Section 338 of the Smoot-Hawley Tariff Act of 1930 likewise targets "discrimination by foreign countries," but it may be more appealing to Trump because it seems to give him broader discretion. It authorizes the president to impose tariffs "whenever he shall find as fact" that a foreign country "discriminates in fact against the commerce of the United States, directly or indirectly," or that it is imposing "any unreasonable charge, exaction, regulation, or limitation which is not equally enforced upon the like articles of every foreign country." Based on such a finding, the president "shall by proclamation specify and declare new or additional duties" up to 50 percent.

Although the president's authority under this provision "appears to overlap with that of USTR under Section 301 of the Trade Act," the Congressional Research Service notes, "Section 338 does not appear to require any agency investigation or determination as a prerequisite to imposing tariffs." But it does charge the ITC with identifying practices that discriminate against U.S. commerce and informing the president about them, which "may raise a question as to whether the ITC must find that discrimination has occurred before the President may impose tariffs."

U.S. officials, including President Franklin D. Roosevelt, threatened tariffs under Section 338 on various occasions from 1935 to 1949, but none were actually imposed. "There appears to be no activity under Section 338 provisions since 1949," the Institute of Geoeconomics reports.

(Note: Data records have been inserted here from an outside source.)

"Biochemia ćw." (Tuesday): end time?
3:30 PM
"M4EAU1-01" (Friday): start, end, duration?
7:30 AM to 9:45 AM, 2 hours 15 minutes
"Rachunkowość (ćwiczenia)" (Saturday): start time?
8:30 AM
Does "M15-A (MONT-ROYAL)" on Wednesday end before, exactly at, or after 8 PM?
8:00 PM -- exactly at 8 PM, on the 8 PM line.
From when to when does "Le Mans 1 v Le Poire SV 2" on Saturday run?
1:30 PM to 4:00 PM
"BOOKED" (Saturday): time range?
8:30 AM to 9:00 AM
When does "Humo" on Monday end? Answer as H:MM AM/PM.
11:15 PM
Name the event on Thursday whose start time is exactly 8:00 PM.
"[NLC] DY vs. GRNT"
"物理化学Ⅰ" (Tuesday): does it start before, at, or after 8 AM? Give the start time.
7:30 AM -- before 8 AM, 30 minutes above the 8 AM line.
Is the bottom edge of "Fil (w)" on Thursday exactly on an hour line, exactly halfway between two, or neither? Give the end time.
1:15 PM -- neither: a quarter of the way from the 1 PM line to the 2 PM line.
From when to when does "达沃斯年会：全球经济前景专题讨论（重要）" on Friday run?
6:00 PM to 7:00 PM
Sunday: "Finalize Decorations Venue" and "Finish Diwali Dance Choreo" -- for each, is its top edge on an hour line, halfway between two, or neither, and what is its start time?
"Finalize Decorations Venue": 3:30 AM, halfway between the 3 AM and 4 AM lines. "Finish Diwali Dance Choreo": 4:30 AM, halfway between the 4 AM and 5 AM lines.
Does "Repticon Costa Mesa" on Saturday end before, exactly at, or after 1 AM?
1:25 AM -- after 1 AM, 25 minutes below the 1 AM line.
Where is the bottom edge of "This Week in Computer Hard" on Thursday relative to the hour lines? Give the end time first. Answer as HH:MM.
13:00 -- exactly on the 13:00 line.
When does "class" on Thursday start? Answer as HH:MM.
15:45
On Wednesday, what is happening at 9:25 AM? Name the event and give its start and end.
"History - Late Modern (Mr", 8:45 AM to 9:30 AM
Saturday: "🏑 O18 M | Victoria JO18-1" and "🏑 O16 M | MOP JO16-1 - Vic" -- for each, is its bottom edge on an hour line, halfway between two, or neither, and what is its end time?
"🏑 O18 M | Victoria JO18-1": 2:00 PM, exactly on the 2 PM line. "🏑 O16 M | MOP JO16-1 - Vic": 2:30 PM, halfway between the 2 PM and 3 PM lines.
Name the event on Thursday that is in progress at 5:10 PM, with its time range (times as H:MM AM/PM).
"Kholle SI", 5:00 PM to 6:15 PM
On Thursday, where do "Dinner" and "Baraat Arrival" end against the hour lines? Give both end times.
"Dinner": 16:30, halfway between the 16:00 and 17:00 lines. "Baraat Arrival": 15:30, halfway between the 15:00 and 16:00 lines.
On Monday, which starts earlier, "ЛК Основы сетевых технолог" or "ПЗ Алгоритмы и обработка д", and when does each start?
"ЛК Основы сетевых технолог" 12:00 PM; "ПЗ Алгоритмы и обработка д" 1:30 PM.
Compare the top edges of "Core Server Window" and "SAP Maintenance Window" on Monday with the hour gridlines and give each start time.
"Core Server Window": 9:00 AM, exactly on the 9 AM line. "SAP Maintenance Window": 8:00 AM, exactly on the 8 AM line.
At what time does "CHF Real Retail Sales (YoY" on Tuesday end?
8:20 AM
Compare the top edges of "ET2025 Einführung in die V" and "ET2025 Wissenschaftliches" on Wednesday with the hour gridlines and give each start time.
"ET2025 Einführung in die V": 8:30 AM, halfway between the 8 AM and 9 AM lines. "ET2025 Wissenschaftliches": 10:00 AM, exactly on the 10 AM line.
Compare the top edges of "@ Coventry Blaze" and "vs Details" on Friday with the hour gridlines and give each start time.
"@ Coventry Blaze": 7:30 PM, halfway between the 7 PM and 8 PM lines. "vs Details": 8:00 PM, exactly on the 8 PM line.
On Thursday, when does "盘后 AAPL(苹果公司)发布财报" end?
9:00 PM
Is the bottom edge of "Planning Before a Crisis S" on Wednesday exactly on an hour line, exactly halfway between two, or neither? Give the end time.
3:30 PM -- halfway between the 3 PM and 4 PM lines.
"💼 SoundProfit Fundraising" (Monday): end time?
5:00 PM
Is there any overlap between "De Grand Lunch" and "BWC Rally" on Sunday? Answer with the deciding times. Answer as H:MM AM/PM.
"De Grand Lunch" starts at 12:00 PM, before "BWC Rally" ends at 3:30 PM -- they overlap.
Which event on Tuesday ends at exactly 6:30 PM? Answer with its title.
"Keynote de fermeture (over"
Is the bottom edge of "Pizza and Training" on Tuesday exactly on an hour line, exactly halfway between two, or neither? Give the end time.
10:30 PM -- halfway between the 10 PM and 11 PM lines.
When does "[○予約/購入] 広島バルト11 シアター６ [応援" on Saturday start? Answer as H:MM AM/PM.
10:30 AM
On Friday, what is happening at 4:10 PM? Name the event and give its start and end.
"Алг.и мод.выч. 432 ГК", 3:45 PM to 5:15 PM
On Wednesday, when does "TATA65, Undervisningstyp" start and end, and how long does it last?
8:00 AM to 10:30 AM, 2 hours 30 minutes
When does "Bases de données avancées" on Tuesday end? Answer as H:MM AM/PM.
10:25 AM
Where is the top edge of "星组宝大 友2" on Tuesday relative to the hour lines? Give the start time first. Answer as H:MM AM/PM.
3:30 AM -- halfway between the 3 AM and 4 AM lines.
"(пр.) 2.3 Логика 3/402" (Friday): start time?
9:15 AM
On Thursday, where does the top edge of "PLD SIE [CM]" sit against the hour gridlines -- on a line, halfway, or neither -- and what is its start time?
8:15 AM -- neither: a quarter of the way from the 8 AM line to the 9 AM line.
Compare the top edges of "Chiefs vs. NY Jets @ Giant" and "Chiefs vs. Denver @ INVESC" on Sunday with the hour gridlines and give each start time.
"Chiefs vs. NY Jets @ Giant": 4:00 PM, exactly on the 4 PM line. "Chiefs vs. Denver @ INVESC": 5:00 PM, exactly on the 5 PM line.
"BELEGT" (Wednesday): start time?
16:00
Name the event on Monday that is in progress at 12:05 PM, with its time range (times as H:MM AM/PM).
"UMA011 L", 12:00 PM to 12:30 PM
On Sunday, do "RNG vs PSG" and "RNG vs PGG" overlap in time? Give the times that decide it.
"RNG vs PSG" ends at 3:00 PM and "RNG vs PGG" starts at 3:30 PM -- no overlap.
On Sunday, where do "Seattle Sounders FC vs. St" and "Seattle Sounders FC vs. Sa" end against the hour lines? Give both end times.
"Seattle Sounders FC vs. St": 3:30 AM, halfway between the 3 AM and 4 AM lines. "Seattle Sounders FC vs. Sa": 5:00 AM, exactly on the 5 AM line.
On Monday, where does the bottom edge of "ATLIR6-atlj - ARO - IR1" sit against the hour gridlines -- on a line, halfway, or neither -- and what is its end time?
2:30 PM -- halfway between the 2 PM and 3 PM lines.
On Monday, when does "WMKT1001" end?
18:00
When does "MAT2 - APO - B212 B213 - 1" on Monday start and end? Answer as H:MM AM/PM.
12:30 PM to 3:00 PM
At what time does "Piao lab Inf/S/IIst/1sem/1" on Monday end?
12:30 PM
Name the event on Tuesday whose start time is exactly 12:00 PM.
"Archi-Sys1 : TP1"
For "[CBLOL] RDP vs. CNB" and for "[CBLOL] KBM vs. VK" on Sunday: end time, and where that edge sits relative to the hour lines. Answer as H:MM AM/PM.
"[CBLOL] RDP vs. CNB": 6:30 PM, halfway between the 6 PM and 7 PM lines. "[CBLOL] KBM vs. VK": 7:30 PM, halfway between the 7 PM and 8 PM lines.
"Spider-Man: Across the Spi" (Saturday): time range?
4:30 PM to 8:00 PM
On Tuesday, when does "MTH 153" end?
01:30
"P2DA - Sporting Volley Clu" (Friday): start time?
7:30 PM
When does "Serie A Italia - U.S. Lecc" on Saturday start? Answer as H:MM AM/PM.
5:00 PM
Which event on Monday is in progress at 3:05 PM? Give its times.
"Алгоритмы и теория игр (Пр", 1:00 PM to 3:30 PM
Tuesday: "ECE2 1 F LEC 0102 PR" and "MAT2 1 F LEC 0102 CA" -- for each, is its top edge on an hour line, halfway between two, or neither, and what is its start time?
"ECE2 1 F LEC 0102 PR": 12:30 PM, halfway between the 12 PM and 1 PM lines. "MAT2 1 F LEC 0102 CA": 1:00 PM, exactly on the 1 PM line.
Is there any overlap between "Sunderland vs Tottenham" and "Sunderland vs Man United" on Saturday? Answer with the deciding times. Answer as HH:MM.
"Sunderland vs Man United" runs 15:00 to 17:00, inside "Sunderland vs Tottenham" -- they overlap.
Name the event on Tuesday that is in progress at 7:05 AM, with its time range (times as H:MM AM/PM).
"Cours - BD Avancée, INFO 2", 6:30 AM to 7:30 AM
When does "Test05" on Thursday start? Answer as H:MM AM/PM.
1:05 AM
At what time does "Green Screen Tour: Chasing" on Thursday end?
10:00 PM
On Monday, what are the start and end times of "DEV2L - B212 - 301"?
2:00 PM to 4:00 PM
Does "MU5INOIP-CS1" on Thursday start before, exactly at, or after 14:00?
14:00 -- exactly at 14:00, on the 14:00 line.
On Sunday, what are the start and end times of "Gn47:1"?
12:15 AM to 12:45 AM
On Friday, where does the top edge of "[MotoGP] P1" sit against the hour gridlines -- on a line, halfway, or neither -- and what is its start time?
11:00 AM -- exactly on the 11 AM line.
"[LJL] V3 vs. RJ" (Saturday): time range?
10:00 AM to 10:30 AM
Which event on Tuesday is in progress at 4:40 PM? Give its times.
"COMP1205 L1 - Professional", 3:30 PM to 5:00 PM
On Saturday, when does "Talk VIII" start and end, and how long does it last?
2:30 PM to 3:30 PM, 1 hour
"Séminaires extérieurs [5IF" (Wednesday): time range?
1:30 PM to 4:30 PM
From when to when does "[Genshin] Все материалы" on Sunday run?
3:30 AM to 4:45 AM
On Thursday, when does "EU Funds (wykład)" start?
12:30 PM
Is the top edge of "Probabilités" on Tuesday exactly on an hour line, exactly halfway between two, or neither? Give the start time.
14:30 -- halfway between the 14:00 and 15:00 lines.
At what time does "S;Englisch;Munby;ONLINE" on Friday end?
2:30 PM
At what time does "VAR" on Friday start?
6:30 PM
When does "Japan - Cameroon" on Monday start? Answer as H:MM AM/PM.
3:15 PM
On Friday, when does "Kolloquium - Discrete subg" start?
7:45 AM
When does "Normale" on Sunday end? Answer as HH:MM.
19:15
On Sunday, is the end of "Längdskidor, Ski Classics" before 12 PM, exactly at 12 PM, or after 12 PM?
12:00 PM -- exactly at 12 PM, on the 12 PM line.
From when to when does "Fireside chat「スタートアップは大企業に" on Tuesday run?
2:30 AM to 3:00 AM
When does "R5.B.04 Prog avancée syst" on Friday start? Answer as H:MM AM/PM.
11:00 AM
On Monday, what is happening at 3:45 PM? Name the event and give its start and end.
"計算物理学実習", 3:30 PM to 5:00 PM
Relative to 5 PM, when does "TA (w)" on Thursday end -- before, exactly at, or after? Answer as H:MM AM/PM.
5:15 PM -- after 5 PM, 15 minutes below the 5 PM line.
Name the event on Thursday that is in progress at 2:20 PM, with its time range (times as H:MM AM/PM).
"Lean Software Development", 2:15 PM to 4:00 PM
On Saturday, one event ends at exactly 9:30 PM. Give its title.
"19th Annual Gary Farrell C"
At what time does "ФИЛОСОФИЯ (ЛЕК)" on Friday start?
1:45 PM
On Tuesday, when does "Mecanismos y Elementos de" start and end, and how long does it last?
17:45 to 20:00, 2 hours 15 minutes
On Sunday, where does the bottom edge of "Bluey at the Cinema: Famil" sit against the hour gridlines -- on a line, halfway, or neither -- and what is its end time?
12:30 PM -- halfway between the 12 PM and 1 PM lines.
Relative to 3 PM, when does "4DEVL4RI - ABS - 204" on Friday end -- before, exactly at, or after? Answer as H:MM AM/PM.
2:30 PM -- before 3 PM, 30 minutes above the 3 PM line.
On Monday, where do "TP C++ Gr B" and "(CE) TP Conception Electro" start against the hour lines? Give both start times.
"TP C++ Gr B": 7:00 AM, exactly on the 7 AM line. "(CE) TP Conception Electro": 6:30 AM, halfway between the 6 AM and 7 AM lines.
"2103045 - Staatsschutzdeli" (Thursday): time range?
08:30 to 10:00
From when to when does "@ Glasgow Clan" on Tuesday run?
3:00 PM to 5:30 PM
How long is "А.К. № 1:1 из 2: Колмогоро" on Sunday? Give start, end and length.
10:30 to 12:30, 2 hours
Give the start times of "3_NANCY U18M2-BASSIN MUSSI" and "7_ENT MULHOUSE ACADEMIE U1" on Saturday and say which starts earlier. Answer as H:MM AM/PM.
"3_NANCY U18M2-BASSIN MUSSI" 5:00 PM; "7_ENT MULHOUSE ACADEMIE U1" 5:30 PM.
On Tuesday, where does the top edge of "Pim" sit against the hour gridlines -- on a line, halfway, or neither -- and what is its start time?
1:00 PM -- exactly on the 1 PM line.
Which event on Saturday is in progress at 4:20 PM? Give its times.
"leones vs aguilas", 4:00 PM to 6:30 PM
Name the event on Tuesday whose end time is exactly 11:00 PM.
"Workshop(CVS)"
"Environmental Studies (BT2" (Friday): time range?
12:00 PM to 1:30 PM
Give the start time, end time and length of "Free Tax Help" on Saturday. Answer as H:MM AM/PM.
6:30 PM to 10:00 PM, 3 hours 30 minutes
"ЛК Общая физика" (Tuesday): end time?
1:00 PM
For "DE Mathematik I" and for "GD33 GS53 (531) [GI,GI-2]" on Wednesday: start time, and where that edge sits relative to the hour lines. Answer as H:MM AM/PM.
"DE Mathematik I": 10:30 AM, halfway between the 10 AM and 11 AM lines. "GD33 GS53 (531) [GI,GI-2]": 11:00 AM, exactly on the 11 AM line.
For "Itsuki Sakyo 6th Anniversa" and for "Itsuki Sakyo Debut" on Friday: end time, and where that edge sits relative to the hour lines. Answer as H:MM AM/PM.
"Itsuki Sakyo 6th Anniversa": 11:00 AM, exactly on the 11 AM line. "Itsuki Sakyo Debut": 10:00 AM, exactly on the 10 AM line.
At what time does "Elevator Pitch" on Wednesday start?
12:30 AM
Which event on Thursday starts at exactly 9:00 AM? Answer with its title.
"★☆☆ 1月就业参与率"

It notes that "Section 338 measures would seem to run counter to the frameworks provided under the World Trade Organization and other trade agreements, allowing for the possibility that members may be permitted to impose retaliatory measures against the United States if Section 338 was used to impose tariffs."

Since Trump was unfazed by the fact that no president had ever used IEEPA to impose tariffs in the 48 years since that law was enacted, he is unlikely to be deterred by the fact that Section 338 has been dormant even longer. And even without Section 338, there are plenty of ways he can pursue his protectionist agenda, which is driven by a long-standing hostility to free trade rooted in fundamental economic misconceptions. Although opponents of that worldview scored a big victory today, they will have to continue their fight against the painful policies that Trump is determined to impose on American businesses and consumers.